Famed union activist and UC Regent Dolores Huerta joined UCSB’s Chicano Studies Dept. Monday to celebrate the world’s first Ph.D. program in that field.

About 500 people heard the 74-year-old Huerta speak in a reception held at Corwin Pavilion to celebrate UC’s recent approval of the program, which will begin accepting applications in the fall of this year and begin classes in Fall 2005. The curriculum will consist of three core courses covering history, narratives, cultural texts and social processes.

Huerta, who worked alongside Cesar Chavez with the United Farm Workers Organizing Committee (UFWOC) in California in the mid-1960s, said the Ph.D. program would contribute to the fight against continuing racism and inequality.

“We have to make sure that … these ethnic studies programs become mandatory – that they’re not electives,” Huerta said. “That every single person that comes into our public school systems in our United States of America will have to take these classes so that they can understand why it is that racism exists in our society, and that the only way to overcome this is by education.”

Huerta said the majority of farm workers still endure the same poor conditions they have dealt with since the UFWOC went on strike in 1965.

“I remember when we first started [the strike], a farm worker said, ‘They will put a man on moon before a farm worker gets unemployment insurance,'” she said. “And we did [put a man on the moon] – and now we’re talking about putting a man on Mars, but farm workers throughout the United States don’t have unemployment insurance.”

Claudine Michel, acting Chicano Studies Dept. chair, said the emergence of ethnic studies departments mirrored a social movement.

“The ethnic studies movement arrived with force on campuses across the nation in the late 1960s to address issues of exclusion, marginalization and oppression of people of color within and outside the academy,” Michel said. “Because higher education mirrors the social conflicts, political tensions and economic backlash, the ethnic studies movement was born.”

Michel thanked Chancellor Henry Yang for supporting the program.
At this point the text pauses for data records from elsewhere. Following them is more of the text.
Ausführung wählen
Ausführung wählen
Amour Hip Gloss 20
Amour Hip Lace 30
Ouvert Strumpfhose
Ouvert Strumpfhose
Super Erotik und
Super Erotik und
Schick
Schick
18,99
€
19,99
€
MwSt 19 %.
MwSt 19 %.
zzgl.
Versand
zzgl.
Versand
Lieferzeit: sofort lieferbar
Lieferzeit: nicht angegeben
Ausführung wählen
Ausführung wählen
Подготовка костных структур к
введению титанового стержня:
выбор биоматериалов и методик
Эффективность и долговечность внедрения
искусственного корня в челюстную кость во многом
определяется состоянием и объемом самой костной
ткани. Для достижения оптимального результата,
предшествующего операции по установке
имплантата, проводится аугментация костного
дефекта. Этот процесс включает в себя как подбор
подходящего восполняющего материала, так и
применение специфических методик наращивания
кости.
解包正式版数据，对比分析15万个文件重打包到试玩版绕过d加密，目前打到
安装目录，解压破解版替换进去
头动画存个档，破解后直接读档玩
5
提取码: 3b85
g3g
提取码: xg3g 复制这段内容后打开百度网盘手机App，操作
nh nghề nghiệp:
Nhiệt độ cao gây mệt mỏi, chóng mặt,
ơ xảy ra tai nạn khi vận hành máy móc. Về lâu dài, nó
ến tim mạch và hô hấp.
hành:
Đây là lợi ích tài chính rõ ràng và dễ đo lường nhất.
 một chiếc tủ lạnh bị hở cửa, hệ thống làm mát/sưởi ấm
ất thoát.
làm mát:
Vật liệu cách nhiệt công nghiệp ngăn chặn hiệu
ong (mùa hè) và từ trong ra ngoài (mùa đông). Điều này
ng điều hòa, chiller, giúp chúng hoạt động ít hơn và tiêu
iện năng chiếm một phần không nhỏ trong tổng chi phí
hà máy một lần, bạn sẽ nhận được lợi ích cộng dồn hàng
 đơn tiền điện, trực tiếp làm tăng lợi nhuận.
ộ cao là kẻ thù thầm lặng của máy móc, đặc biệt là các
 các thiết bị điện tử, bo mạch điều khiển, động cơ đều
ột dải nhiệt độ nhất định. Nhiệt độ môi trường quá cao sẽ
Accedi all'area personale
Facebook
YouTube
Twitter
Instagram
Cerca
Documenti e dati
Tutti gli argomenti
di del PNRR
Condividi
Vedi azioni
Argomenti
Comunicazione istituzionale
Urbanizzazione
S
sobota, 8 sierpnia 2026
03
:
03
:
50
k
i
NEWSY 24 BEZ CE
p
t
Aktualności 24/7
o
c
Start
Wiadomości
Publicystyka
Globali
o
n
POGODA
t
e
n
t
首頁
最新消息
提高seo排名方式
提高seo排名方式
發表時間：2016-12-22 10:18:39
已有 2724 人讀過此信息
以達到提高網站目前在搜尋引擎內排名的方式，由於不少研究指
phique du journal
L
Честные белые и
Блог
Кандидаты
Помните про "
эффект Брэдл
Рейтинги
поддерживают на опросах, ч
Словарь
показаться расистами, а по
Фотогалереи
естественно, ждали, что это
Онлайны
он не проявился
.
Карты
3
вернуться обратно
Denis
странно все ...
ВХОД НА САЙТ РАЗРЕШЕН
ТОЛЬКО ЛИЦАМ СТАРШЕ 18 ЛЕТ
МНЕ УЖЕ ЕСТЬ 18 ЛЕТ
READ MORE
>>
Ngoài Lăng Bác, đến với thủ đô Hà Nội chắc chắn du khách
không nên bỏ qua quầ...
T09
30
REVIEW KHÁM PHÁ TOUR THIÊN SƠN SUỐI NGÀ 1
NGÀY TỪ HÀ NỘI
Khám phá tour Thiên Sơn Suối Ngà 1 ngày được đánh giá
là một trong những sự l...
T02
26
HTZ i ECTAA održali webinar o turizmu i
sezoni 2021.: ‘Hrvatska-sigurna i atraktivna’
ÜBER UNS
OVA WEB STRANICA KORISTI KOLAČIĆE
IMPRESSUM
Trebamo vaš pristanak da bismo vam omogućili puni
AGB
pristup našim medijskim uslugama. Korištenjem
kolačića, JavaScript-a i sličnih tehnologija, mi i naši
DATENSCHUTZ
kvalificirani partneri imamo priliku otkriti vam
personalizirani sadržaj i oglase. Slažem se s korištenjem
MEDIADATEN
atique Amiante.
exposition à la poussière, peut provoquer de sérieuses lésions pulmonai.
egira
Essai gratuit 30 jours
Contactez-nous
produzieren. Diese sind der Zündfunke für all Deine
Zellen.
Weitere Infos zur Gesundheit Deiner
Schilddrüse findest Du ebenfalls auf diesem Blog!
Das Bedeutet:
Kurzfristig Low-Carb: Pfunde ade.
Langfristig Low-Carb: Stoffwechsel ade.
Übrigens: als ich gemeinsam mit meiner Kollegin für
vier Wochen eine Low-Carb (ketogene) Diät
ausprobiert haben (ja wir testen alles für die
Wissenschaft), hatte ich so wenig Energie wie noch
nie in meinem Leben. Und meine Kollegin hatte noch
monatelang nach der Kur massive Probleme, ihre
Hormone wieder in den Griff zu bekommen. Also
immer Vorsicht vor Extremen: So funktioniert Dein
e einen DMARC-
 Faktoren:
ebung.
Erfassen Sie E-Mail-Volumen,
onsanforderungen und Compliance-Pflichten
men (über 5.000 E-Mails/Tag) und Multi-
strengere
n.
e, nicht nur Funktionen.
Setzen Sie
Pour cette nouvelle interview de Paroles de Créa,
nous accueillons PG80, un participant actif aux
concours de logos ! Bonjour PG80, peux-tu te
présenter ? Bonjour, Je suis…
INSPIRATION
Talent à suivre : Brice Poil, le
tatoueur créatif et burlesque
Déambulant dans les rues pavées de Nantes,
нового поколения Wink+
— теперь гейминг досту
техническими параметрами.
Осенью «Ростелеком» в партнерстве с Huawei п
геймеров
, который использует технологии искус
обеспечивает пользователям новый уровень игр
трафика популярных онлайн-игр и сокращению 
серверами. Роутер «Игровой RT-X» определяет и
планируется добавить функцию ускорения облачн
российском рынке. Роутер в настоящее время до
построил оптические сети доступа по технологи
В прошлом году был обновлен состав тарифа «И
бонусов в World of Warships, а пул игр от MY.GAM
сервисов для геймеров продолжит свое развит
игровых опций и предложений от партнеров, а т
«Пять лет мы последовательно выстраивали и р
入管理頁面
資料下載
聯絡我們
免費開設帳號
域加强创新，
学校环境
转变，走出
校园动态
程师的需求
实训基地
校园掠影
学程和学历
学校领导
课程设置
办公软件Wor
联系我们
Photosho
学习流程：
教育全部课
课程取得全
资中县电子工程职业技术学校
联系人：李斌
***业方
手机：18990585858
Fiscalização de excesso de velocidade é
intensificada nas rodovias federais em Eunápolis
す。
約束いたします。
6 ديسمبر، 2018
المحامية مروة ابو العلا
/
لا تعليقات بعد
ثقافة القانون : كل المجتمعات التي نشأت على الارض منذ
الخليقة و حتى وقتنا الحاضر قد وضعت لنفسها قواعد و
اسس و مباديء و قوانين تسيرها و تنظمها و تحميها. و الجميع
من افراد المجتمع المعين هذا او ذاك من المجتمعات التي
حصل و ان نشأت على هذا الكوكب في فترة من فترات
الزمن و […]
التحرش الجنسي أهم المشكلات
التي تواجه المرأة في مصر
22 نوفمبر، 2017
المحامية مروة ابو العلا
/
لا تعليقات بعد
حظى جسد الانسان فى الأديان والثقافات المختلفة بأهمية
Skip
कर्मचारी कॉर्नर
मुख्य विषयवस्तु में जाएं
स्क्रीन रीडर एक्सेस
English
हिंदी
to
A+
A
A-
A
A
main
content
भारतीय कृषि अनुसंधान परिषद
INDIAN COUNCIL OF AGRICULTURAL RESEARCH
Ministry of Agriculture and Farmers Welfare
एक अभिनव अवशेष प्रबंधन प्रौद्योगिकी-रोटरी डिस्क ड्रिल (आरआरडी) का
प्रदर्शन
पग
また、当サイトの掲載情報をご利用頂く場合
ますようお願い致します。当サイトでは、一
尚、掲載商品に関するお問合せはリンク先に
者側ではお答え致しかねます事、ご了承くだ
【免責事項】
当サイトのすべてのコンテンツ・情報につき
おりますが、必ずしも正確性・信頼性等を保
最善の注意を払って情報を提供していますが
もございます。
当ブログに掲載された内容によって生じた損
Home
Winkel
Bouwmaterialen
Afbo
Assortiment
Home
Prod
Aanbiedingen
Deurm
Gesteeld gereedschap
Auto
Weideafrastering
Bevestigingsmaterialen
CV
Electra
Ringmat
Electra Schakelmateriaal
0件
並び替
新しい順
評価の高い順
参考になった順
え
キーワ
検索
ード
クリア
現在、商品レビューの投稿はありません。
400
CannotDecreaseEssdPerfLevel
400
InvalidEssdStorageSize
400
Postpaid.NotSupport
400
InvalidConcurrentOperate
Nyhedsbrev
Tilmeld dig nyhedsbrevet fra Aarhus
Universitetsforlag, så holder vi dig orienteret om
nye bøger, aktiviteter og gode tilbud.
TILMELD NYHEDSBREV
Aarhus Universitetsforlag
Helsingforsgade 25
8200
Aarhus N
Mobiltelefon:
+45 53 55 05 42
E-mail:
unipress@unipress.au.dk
Yang said that when he came to UCSB as chancellor in 1994, he promised Chicano student activists there would one day be a Ph.D. program. “And now, here we are,” he said.

Huerta is still continuing her activist involvements. Yang said she has been arrested 23 times, each for nonviolent union activities. Huerta said her most recent arrest was last week while supporting Los Angeles grocery store strikers.